If I understand correctly, Mailwasher is a client-side tool. I think the TDMA system and the system that my ISP use are server-side, they run on the mail server.

Hmmm... I like the idea, but won't spammers simply start using real addresses that just point to /dev/null instead of a legit account? This would add them to your whitelist. I rather like SpamAssassin's heuristics (sp?). We still get a few spam messages, but my users know to forward them to me and I just add them to my blacklist, never to be heard from again. In 178,000 emails filtered by SpamAssassin, only 2 have been tagged as spam when they weren't, and these were horribly written emails, with things like broken html in the message body, everything in all caps, and weird fonts.

won't spammers simply start using real addresses that just point to /dev/null instead of a legit account?

Yes, to a point. The premise behind these systems is to make it more expensive (and hence less economic) to send spam. Also, as soon as the spammer has to have an address to which mails can be sent (even if they are dropped on the floor), they add a degree of traceability.

The TMDA premise is that it requires a real account (and could require a real person, with a suitable challenge-response mechanism), which changes the economics still further.

Do you know what system your ISP is using, or have the rolled their own ?

Does this include some kind of authentication mechanism? That is, is there anything that stops them 'stealing' and forging my (or your) address?

I like the idea, but won't spammers simply start using real addresses that just point to /dev/null instead of a legit account?

In addition to the reason Roger cited, there is another reason they don't usually do this.

Known spammers who don't disguise their return address are already on existing publicly available blacklists. My ISP uses these blacklists as the second half of their two-pronged attack against spam. I neglected to mention this aspect of the system in my original post.

Do you know what system your ISP is using, or have the rolled their own ?

Good question. I wouldn't put it past Scott to have coded this up himself, but I think it was an existing system that he modified. I don't know the name of it.

Does this include some kind of authentication mechanism? That is, is there anything that stops them 'stealing' and forging my (or your) address?

I think so, but I'm not certain. So far, I haven't seen this be a problem, so I think there's something in there that helps prevent this. Dunno what that would be, exactly, though. It does a lot of careful checking of the mail headers and the sending server, I just don't know exactly what.

Ahh, good to hear. Also, in response to them hijacking your email address, that adds a whole new level of illegality to their practice. It's shady as it is, that would certainly push it into the illegal realm.

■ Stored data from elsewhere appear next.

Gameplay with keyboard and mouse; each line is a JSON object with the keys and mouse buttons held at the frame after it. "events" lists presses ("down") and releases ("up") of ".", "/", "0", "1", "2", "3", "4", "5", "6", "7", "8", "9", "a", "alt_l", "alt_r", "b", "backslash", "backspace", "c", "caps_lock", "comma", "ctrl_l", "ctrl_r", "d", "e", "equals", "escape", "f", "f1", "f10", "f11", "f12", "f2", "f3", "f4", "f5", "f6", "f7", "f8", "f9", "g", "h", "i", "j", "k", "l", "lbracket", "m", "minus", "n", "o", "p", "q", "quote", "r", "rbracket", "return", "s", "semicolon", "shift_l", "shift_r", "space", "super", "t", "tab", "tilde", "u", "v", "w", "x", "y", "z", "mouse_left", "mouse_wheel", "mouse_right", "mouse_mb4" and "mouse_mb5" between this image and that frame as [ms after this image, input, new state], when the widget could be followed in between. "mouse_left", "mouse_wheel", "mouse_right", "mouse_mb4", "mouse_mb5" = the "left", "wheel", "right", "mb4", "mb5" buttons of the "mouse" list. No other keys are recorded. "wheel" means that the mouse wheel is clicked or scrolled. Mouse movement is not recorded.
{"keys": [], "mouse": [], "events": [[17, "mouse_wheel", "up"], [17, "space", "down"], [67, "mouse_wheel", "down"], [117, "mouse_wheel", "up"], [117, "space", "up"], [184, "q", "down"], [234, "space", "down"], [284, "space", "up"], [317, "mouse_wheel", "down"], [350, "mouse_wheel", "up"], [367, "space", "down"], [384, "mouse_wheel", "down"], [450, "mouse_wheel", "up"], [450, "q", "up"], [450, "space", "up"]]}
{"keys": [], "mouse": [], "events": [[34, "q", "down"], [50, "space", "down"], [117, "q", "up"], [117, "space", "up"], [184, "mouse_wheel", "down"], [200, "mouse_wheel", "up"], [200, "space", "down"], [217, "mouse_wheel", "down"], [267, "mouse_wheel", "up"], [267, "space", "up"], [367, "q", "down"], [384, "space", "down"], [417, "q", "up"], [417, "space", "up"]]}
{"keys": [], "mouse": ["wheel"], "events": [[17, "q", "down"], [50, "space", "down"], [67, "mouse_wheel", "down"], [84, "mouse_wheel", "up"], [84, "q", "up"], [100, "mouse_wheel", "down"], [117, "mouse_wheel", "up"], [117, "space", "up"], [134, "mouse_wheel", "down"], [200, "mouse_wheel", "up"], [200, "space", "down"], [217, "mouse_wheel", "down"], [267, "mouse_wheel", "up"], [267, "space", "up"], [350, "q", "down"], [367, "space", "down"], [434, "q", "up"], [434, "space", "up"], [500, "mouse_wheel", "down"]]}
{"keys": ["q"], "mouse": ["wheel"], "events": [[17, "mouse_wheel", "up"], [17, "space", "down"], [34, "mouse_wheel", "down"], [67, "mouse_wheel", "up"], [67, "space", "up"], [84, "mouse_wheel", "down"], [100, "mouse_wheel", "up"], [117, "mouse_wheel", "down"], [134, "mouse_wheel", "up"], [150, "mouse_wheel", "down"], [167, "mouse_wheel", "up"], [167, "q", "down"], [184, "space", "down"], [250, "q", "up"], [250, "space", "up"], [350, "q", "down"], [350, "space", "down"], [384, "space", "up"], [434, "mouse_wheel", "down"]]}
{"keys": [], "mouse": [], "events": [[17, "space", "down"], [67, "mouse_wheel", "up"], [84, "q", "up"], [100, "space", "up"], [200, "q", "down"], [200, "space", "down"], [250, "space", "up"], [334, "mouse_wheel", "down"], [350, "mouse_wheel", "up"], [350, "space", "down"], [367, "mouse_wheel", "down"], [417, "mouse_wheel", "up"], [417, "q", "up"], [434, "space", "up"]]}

That is, is there anything that stops them 'stealing' and forging my (or your) address?

Not really. As Tony says, there's a certain amount of double-checking that you can do to ensure that the envelope and headers match, and that the mail came from a server responsible for the relevant domain. This last check is not recommended, however.

If you want to make sure that an email actually came from the person it claims to, then you'll need to rely on digital signatures. PGP (or GPG) will do this for people. There's nothing in the SMTP protocol that will authenticate servers against each other.

You could (fairly easily) modify TMDA (for example) to require that emails be signed by the sender. It would be a PITA for people who didn't understand this stuff.